General characteristics
- Type: Troop transport
- Tonnage: 6,930 gross register tons
- Displacement: 14,500 tons
- Length: 429 ft 2 in (130.81 m)
- Beam: 53 ft 8 in (16.36 m)
- Draft: 29 ft 6 in (8.99 m)
- Propulsion: Steam engine
- Speed: 14 knots
- Armament: 1 × 6-inch (152-millimeter) gun; 1 × 3-inch (76.2-millimeter) gun;

= USS Floridian =

USS Floridian (ID-3875) was a United States Navy troop transport in commission in 1919.

SS Floridian was built as a commercial cargo ship in 1915 at Baltimore, Maryland, by the Maryland Steel Company for the American-Hawaiian Steamship Company of New York City. After the United States entered World War I in 1917, Floridian came under the control of the United States Shipping Board. Converted to a troop transport, she spent the rest of the war operating under a United States Army charter. The U.S. Navy acquired Floridian from the Shipping Board on 28 January 1919, assigned her the naval registry Identification Number (Id. No.) 3875, and commissioned her on the same day as USS Floridian.

Floridian was assigned to the Cruiser and Transport Force and designated to carry U.S. Army passengers and cargo. She departed New York City on 16 March 1919 for St. Nazaire, France, where she arrived on 28 March 1919 with supplies for the Army of Occupation.
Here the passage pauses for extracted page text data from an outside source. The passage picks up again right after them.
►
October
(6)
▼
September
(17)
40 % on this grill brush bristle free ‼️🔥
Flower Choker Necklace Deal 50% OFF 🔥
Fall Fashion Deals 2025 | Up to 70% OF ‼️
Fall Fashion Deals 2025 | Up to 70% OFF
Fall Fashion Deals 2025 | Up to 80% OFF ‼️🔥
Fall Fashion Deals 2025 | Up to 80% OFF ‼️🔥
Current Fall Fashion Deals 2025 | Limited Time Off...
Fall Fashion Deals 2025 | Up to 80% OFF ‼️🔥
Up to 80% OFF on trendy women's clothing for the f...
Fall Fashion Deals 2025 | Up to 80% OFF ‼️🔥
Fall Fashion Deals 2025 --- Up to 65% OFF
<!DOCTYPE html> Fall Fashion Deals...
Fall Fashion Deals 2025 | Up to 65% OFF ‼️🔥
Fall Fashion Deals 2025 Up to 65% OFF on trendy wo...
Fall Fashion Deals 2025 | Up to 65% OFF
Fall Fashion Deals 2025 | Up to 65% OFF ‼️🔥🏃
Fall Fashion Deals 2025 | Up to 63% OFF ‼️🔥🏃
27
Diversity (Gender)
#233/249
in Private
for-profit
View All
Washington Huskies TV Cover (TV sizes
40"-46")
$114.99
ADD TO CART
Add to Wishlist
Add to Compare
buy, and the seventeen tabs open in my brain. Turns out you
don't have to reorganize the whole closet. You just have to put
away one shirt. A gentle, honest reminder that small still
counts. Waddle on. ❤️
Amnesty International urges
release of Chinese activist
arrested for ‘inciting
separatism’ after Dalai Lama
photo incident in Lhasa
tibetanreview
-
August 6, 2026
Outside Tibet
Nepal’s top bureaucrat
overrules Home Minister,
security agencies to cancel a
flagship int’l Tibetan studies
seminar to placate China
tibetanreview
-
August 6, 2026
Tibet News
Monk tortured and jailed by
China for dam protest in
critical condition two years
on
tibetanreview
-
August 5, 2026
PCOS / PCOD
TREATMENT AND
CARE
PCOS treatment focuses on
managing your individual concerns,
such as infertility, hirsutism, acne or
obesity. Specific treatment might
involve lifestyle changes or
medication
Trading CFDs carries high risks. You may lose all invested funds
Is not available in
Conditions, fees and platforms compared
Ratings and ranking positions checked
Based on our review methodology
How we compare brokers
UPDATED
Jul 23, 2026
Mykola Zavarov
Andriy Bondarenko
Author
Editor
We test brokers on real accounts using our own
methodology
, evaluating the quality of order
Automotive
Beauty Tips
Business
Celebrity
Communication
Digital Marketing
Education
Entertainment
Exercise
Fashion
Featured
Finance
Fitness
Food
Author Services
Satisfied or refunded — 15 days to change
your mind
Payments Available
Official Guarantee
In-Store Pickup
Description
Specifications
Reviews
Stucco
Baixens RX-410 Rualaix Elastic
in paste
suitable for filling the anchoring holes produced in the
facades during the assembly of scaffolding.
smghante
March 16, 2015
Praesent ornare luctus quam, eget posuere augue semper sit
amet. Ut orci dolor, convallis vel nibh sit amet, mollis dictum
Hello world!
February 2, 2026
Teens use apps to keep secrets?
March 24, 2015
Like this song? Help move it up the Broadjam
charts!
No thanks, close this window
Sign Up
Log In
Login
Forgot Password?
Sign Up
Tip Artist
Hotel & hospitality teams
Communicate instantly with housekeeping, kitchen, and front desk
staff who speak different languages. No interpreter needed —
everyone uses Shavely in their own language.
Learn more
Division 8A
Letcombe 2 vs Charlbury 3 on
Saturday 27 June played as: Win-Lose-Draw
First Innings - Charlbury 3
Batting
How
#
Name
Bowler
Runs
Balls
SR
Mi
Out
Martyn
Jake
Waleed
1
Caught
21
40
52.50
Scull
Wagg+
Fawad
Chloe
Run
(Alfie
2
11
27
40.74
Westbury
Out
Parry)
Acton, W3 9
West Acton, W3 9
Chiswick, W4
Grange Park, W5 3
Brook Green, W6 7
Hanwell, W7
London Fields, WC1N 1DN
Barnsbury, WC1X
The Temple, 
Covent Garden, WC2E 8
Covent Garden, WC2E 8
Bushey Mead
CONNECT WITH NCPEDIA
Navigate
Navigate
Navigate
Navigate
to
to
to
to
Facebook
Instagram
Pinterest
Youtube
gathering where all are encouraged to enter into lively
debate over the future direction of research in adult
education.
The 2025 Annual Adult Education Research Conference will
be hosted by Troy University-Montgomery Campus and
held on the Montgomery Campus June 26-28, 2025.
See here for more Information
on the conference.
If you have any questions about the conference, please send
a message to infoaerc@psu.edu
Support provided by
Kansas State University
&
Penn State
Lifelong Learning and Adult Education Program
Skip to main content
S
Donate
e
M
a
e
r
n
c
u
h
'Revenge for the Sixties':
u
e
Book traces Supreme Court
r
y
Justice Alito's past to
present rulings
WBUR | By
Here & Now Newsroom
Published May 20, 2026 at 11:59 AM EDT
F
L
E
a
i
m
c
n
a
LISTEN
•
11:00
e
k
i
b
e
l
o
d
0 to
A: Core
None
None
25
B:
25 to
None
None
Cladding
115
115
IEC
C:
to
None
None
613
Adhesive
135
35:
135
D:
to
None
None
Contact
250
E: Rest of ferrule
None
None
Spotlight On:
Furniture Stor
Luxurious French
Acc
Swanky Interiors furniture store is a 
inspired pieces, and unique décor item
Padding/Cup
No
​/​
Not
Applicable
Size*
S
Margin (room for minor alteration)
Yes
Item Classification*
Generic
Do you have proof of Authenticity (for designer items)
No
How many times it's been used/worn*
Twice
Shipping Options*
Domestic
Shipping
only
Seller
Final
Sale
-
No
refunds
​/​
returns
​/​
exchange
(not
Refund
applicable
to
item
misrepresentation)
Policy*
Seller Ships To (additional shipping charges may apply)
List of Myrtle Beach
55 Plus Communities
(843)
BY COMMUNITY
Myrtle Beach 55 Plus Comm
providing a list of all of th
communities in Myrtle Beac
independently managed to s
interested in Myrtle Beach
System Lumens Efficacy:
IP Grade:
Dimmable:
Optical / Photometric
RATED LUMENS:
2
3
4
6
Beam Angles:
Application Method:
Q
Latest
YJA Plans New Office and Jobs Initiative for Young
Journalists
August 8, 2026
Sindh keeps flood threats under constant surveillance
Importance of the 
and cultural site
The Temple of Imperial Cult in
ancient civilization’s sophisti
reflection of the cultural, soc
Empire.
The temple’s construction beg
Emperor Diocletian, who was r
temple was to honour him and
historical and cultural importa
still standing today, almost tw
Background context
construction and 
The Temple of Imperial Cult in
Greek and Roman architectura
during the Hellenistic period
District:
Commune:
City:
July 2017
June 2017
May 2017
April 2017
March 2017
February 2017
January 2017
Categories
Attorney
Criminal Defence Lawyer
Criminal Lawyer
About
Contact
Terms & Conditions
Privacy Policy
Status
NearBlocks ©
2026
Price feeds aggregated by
She made three trips carrying U. S. Army troops to the United States in 1919, all from St. Nazaire. On 14 April, Floridian was one of seven transports to arrive at Hoboken, New Jersey carrying 10,000 troops. She carried 1,824 men including as described by the Seattle Times, "Headquarters and Medical Detachments and Companies A and B of 346th Machine Gun Battalion; 3rd Battalion Headquarters, Medical and Ordnance Detachments, Supply Company and Companies H, I, K, L and M of the 362nd Infantry; 620th Casual Company."

The second trip arrived in Hoboken on 14 June. This brought 1,791 troops home. Units aboard included, as described by the Seattle Times, 435 "men of the 148th Field Artillery, 41st Division... [with] Field and Staff, Medical Detachments, Headquarters Company and Battery E. Other troops on board were the 509th Engineers, Headquarters and Medical Detachments and Companies A to D inclusive; members of the 369th Service Park Unit."

The final load of returning soldiers arrived in Hoboken on 16 July. The 1,829 men aboard included, per the Seattle Times, "... the 337th Field Remount Squadron and casuals for Camps Dodge and Bowie."

After these voyages, Floridian was assigned to the 3rd Naval District on 16 July 1919. She was decommissioned and returned to the American-Hawaiian Steamship Company on 4 August 1919. She then resumed service as the commercial cargo ship SS Floridian. At about 10:30 p.m. on 1 September 1928 Floridian and the American steamer Admiral Fiske collided off Cape Flattery, Washington, south of Umatilla lightship, then LV 67, with Floridian sinking and Admiral Fiske heavily damaged.